Programming languages that handle truly massive numbers use custom number primitives that go beyond normal operations optimized for 32, 64, or 128 bit CPUs. These numbers are especially useful in computer security and mathematical research.
The GNU Multiple Precision Library is probably the most complete example of these approaches.
You can handle larger numbers by using arrays. Try this out in your web browser. Type the following code in the JavaScript console of your web browser:
The point at which JavaScript fails
console.log(9999999999999998 + 1)
// expected 9999999999999999
// actual 10000000000000000 oops!
JavaScript does not handle plain integers above 9999999999999998. But writing your own number primitive is to make this calculation work is simple enough. Here is an example using a custom number adder class in JavaScript.
Passing the test using a custom number class
// Require a custom number primative class
const {Num} = require('./bases')
// Create a massive number that JavaScript will not add to (correctly)
const num = new Num(9999999999999998, 10)
// Add to the massive number
num.add(1)
// The result is correct (where plain JavaScript Math would fail)
console.log(num.val) // 9999999999999999
How it Works
You can look in the code at class Num { ... } to see details of what is happening; but here is a basic outline of the logic in use:
Classes:
The Num class contains an array of single Digit classes.
The Digit class contains the value of a single digit, and the logic to handle the Carry flag
Steps:
The chosen number is turned into a string
Each digit is turned into a Digit class and stored in the Num class as an array of digits
When the Num is incremented, it gets carried to the first Digit in the array (the right-most number)
If the Digit value plus the Carry flag are equal to the Base, then the next Digit to the left is called to be incremented, and the current number is reset to 0
... Repeat all the way to the left-most digit of the array
Logistically it is very similar to what is happening at the machine level, but here it is unbounded. You can read more about about how digits are
carried here; this can be applied to numbers of any base.
Ada actually supports this natively, but only for its typeless constants ("named numbers"). For actual variables, you need to go find an arbitrary-length package. See Arbitrary length integer in Ada
More-or-less the same way that you do. In school, you memorized single-digit addition, multiplication, subtraction, and division. Then, you learned how to do multiple-digit problems as a sequence of single-digit problems.
If you wanted to, you could multiply two twenty-digit numbers together using nothing more than knowledge of a simple algorithm, and the single-digit times tables.
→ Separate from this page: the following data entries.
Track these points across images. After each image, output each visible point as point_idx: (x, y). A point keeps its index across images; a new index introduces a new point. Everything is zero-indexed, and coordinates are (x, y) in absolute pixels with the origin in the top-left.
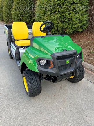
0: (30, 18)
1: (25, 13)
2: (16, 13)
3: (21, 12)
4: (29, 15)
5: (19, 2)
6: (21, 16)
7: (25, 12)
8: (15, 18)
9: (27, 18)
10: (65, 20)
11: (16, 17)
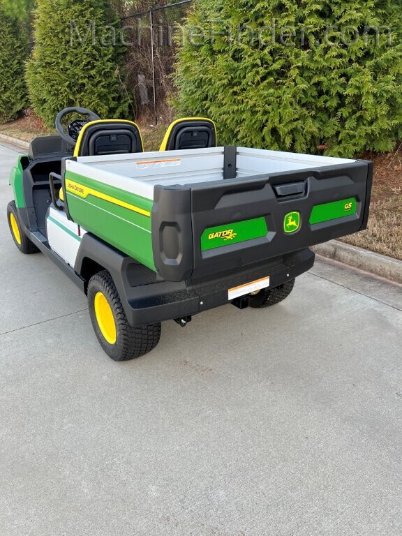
0: (114, 99)
1: (91, 77)
2: (49, 80)
3: (74, 75)
4: (108, 86)
5: (63, 31)
6: (75, 89)
7: (93, 72)
8: (45, 101)
9: (100, 96)
10: (325, 102)
11: (50, 98)
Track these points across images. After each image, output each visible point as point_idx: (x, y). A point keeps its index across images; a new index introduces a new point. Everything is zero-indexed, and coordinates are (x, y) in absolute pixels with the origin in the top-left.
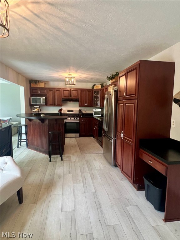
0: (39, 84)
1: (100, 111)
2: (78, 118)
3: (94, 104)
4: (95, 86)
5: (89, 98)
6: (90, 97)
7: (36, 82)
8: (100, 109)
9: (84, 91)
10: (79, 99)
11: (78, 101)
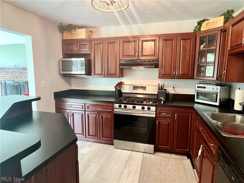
0: (76, 32)
1: (215, 90)
2: (153, 108)
3: (199, 71)
4: (204, 24)
5: (184, 55)
6: (188, 54)
7: (71, 28)
8: (217, 85)
9: (172, 40)
10: (158, 60)
11: (157, 66)
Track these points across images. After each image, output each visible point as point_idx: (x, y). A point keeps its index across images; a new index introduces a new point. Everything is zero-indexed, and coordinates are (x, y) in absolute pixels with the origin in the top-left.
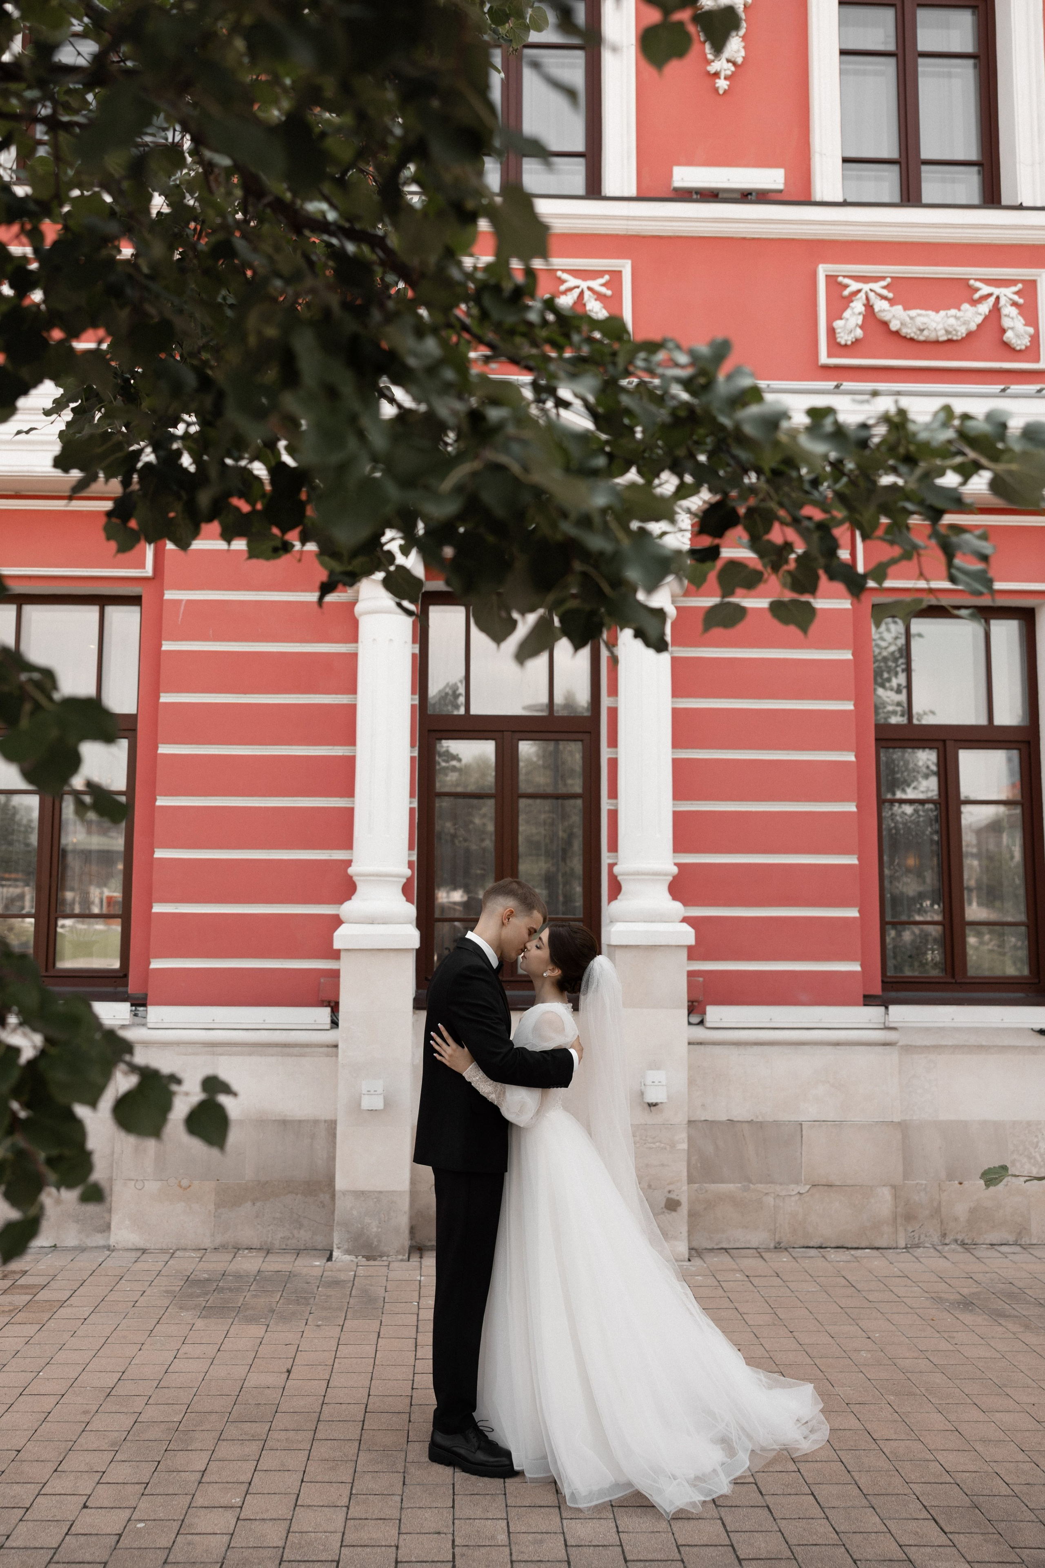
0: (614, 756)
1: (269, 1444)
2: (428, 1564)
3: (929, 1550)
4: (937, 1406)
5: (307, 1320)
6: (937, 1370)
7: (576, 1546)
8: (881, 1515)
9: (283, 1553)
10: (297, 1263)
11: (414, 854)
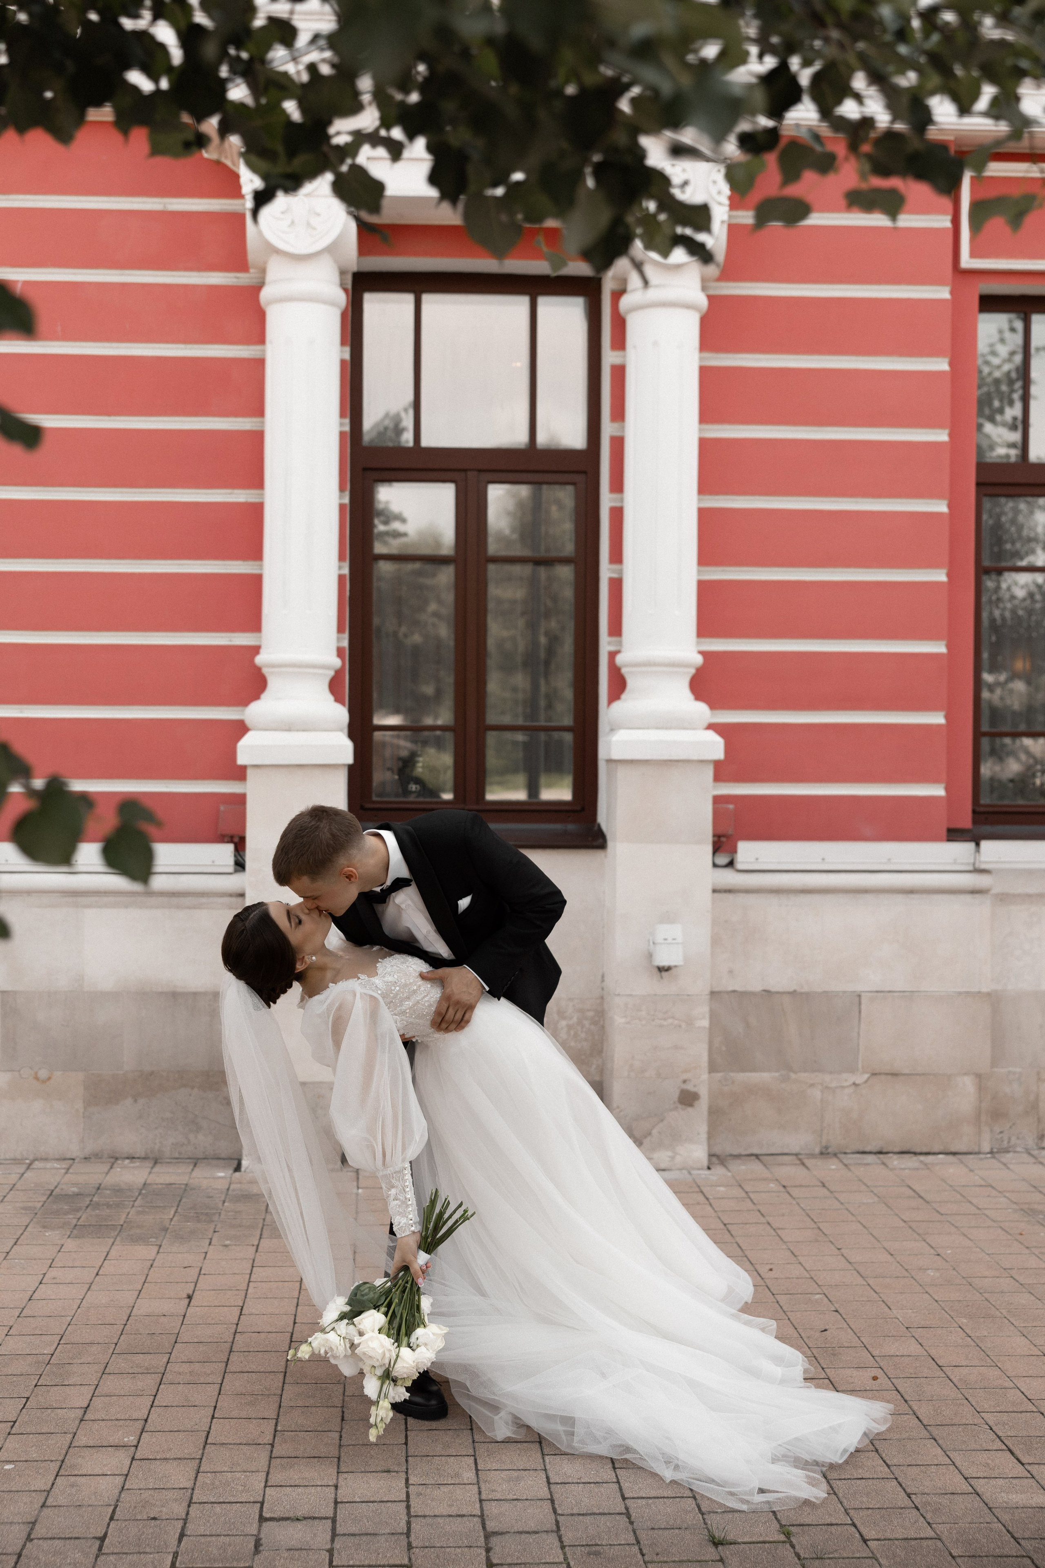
0: (618, 504)
1: (168, 1377)
2: (376, 1504)
3: (1001, 1482)
4: (1021, 1329)
5: (211, 1239)
6: (1024, 1290)
7: (561, 1483)
8: (944, 1447)
9: (192, 1494)
10: (194, 1174)
11: (344, 638)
In general, the language itself doesn't handle high-precision, high-accuracy large number arithmetic. It's far more likely that a library is written that uses alternate numerical methods to perform the desired operations.
For example (I'm just making this up right now), such a library might emulate the actual techniques that you might use to perform that large number arithmetic by hand. Such libraries are generally much slower than using the built-in arithmetic, but occasionally the additional precision and accuracy is called for.
As a thought experiment, imagine the numbers stored as a string. With functions to add, multiply, etc these arbitrarily long numbers.
In reality these numbers are probably stored in a more space efficient manner.
Think of one machine-size number as a digit and apply the algorithm for multi-digit multiplication from primary school. Then you don't need to keep the whole numbers in registers, just the digits as they are worked on.
Most languages store them as array of integers. If you add/subtract two to of these big numbers the library adds/subtracts all integer elements in the array separately and handles the carries/borrows.
It's like manual addition/subtraction in school because this is how it works internally.
Some languages use real text strings instead of integer arrays which is less efficient but simpler to transform into text representation.